Military Love comes in many forms. We learn to love quickly and with all of our heart. We love our spouses, our friends, our jobs, and our continually changing hometowns. We open our hearts quickly because we know that we do not have years to slowly nurture and develop friendships. There are SO many forms of love. Let me talk about just a few.
I grew up as a military Brat and there were many times that I was not happy when we were told we would be moving AGAIN! The true gut wrenching part of moving was leaving my friends – the friends I had quickly and wholeheartedly bonded with and learned to love. I knew from an early age that I had to dive right into my friendships and get close to my classmates right from the start. No time to slowly cultivate those relationships, and no chance of having a history of shared experiences going back to Kindergarten.
After vowing never to marry anyone in the military–whom do I meet and fall in love with? A kind, handsome and wonderful young Captain in the United States Air Force! Of course, that is who I was attracted to and he is the one I chose to marry.
I love my sweet husband. I never dreamed when I married him 33 years ago that we would go on an adventure of a lifetime and that he would continue to serve in the Air Force for 39 years. My sweet husband taught me so much about service and commitment and hard work and for that (and many other things) I will love him forever.
Yet, this month, I choose to focus not just on my family or my husband, but I would also like to acknowledge the love of good friends. I need and cherish my friends–maybe I need them more now as I get a little older, or maybe it is just that I now recognize the profound importance of friendships.
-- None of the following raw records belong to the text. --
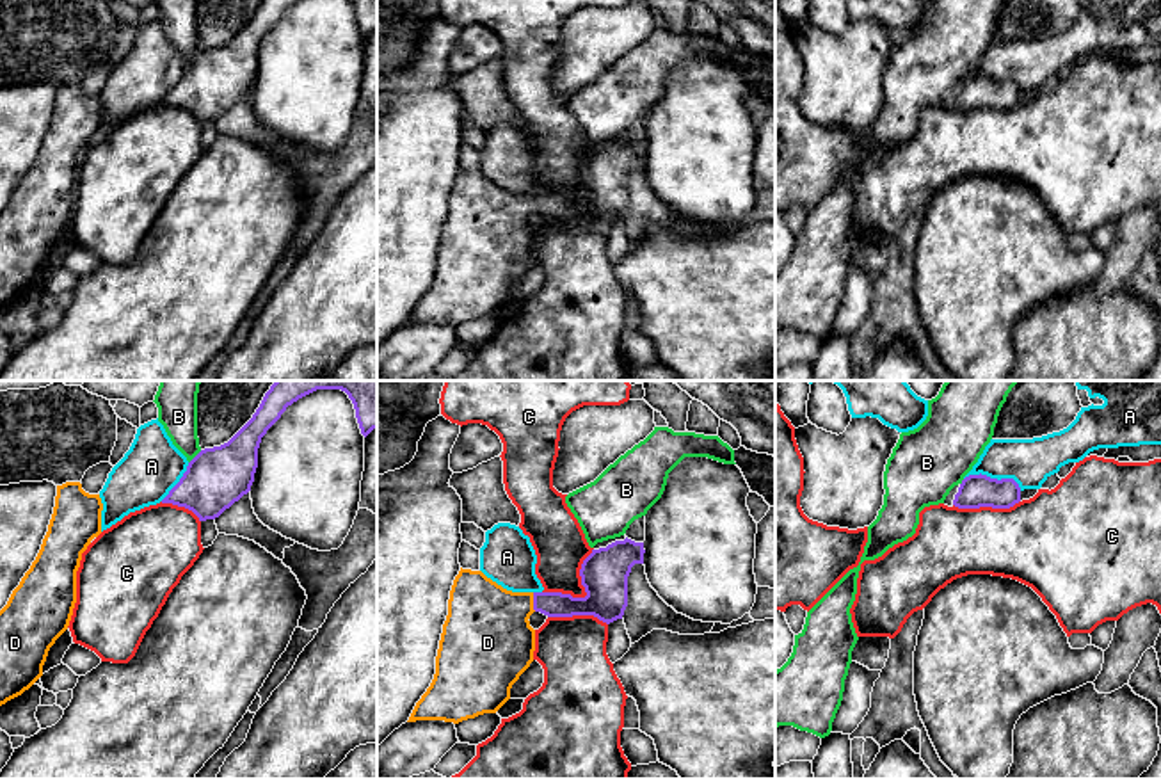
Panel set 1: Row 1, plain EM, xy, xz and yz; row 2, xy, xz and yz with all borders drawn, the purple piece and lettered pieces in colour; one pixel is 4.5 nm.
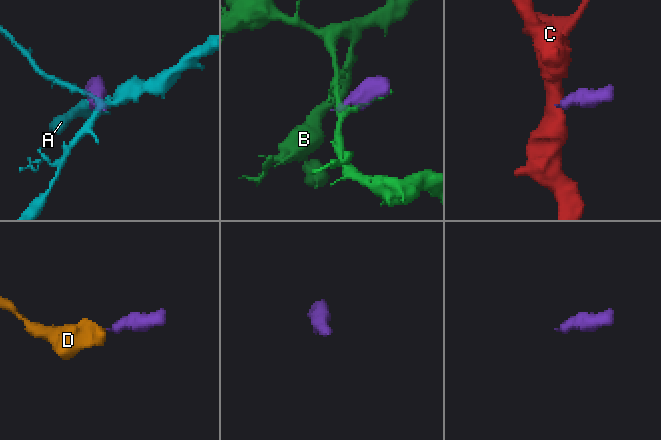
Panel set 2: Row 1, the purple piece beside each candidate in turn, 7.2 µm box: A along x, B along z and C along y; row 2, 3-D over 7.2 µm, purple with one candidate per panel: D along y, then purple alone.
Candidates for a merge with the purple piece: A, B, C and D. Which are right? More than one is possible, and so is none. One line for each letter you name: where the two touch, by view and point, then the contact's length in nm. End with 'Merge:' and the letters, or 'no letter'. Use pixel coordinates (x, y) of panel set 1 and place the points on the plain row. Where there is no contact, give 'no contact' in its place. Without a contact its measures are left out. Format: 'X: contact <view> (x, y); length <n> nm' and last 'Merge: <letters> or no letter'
D: contact xz (534, 203); length 90 nm
Merge: D

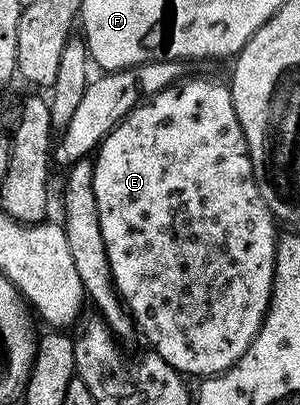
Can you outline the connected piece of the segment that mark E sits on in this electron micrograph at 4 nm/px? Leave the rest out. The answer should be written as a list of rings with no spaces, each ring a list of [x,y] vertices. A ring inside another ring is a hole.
[[[184,80],[163,89],[159,94],[142,99],[107,133],[95,152],[93,188],[114,286],[129,309],[134,325],[153,343],[150,344],[152,351],[161,355],[174,370],[191,378],[208,378],[232,368],[261,329],[273,293],[279,231],[273,212],[267,202],[263,202],[261,188],[253,175],[253,159],[249,156],[249,147],[235,114],[229,84],[221,80]]]

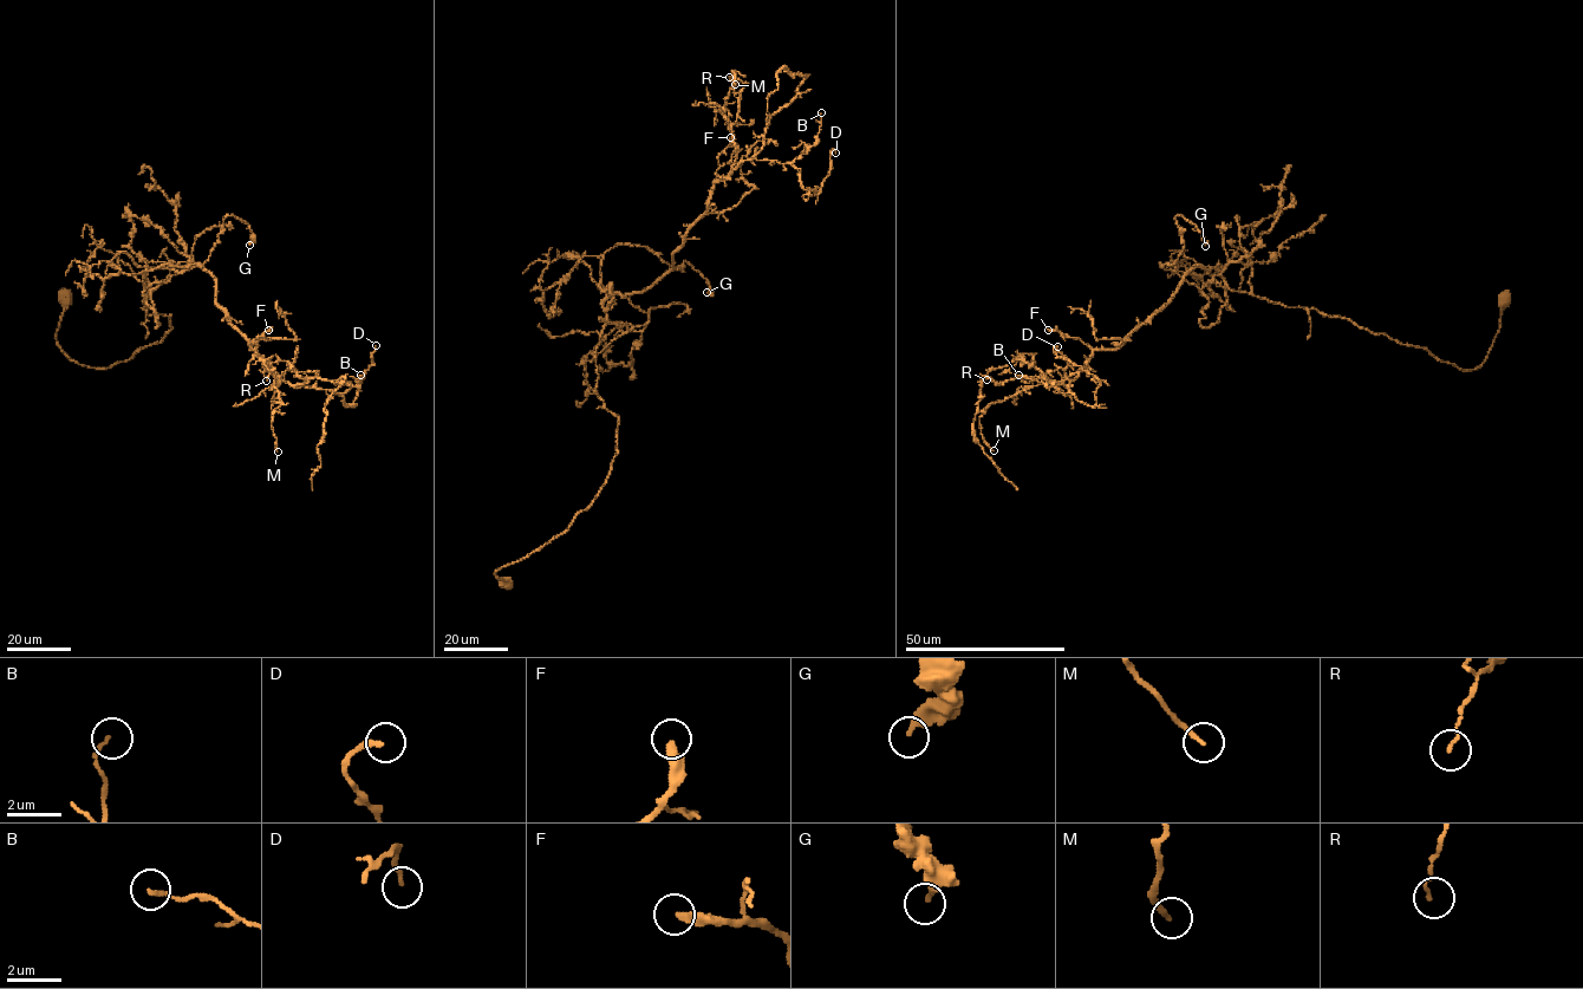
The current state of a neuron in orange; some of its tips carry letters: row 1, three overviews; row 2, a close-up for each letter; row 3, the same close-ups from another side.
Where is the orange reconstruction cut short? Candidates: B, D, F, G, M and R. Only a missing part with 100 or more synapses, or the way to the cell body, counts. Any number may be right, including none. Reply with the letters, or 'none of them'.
none of them

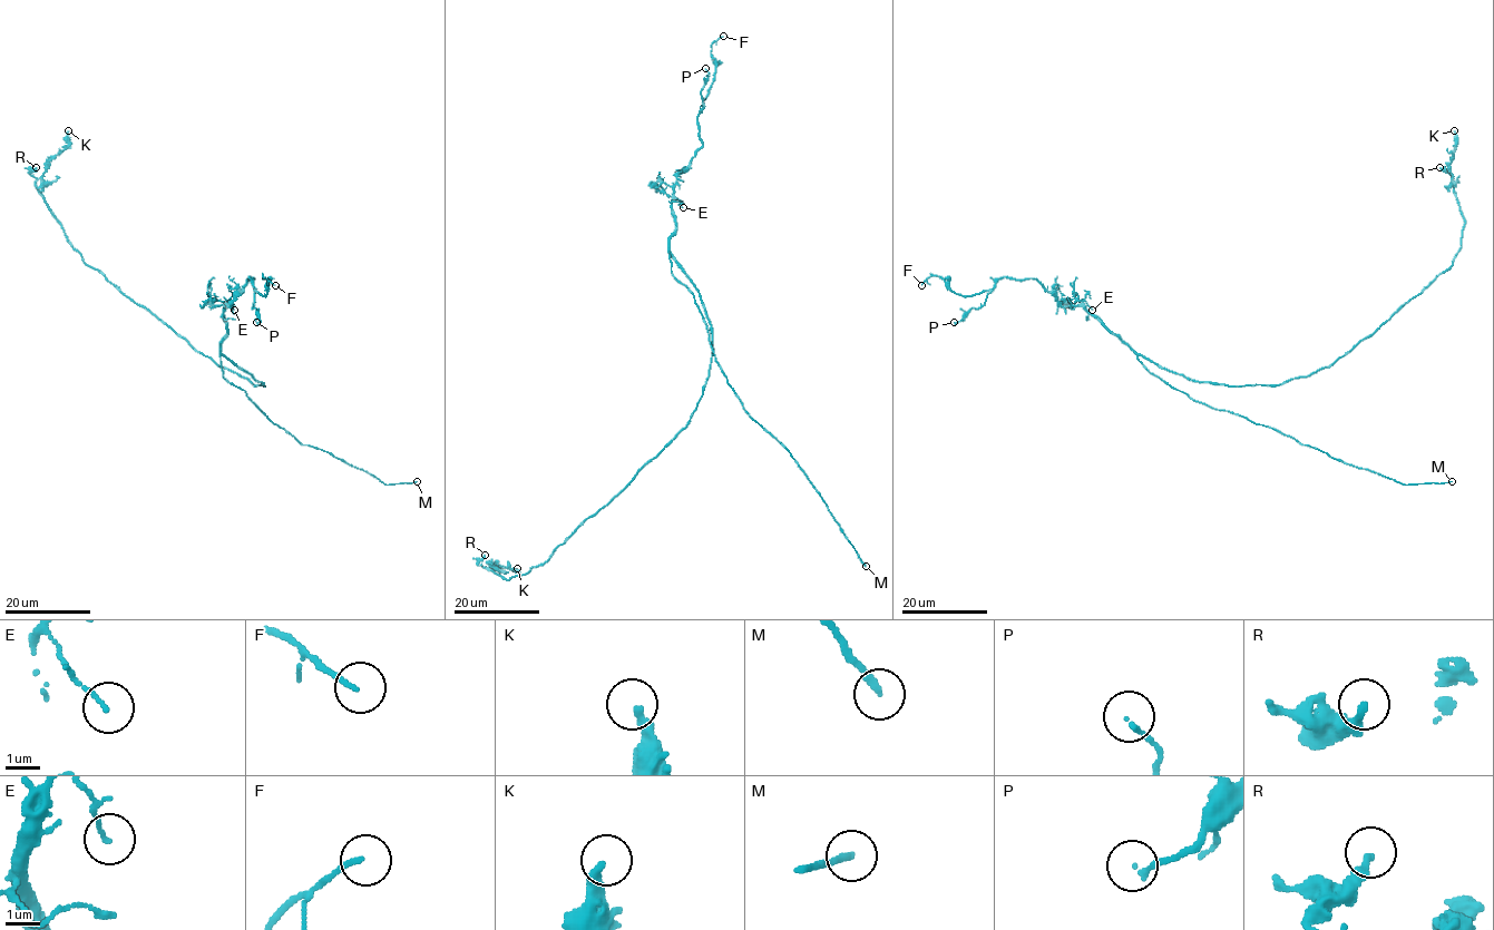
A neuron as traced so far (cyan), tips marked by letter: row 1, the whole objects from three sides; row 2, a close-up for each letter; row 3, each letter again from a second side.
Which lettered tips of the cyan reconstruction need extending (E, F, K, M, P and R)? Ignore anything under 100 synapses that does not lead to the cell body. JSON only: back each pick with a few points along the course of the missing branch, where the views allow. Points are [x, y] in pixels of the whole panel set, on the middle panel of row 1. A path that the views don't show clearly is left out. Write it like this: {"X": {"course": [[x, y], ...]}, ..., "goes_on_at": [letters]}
{"M": {"course": [[866, 566], [871, 585], [866, 593], [869, 594]]}, "goes_on_at": ["M"]}

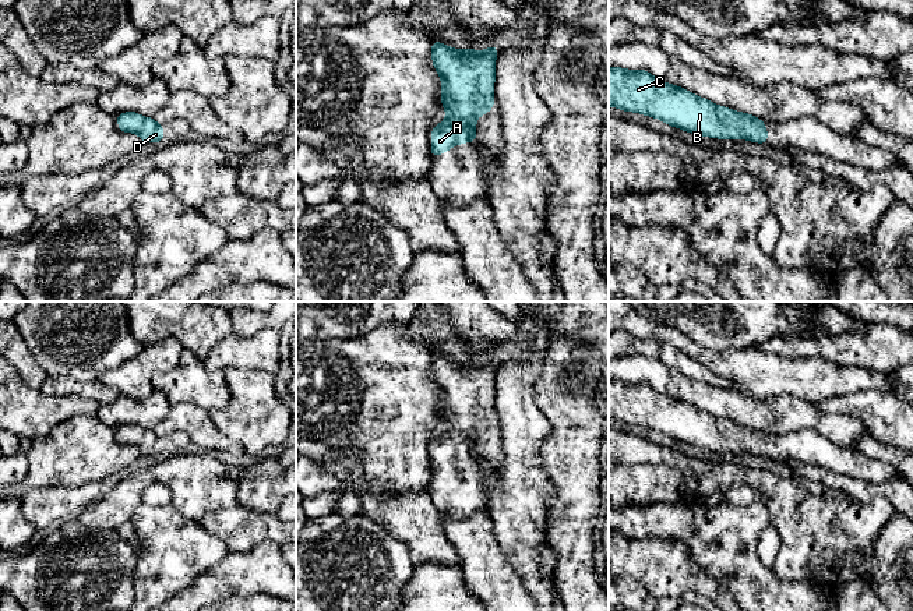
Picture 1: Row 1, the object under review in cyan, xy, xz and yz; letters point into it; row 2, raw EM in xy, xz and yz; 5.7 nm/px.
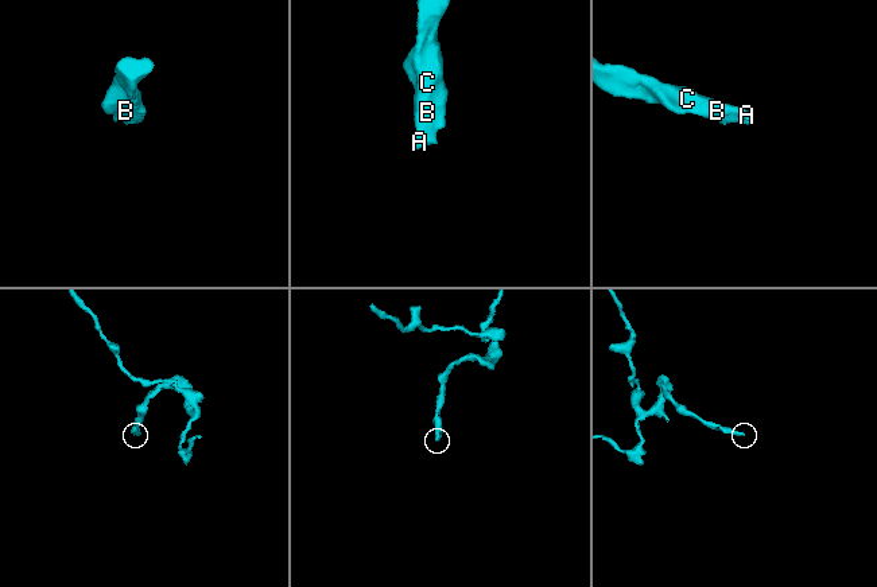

Friendships are valuable and I choose to honor and encourage those friendships. I have already decided on what Valentine Card I will make and I will send them to about 100 friends both local and around the globe. Even though I have just finished hosting all of my Christmas parties, the planning has already started for my Valentine luncheon. The luncheon is truly a great opportunity to share a wonderful afternoon with new and old friends. We ALL need our friends, and maybe military spouses need friends just a teeny bit more. Our families are not right down the street or around the block–our friends become our family, and that is always something worth treasuring. Friends lift us up, tell us the truth and like us for who we are. Friends are there when you are low and need a hug, and for the celebrations in your life. I choose to show my friends how much they mean to me by hosting events; I want each person who enters my home to know how happy it makes me to have them in my life. I may take it just one step too far, but who is to say what is really “too far”?
So let’s take this month to celebrate all the people we love. Celebrate your spouse, celebrate your family and celebrate all those wonderful friends you have whether they are right next door or around the corner, or around the globe. Remember to reach out and touch them in any way you chose, big or small.
I chose to reach out through this column and thank all of you for your friendship through the years. You warm my heart.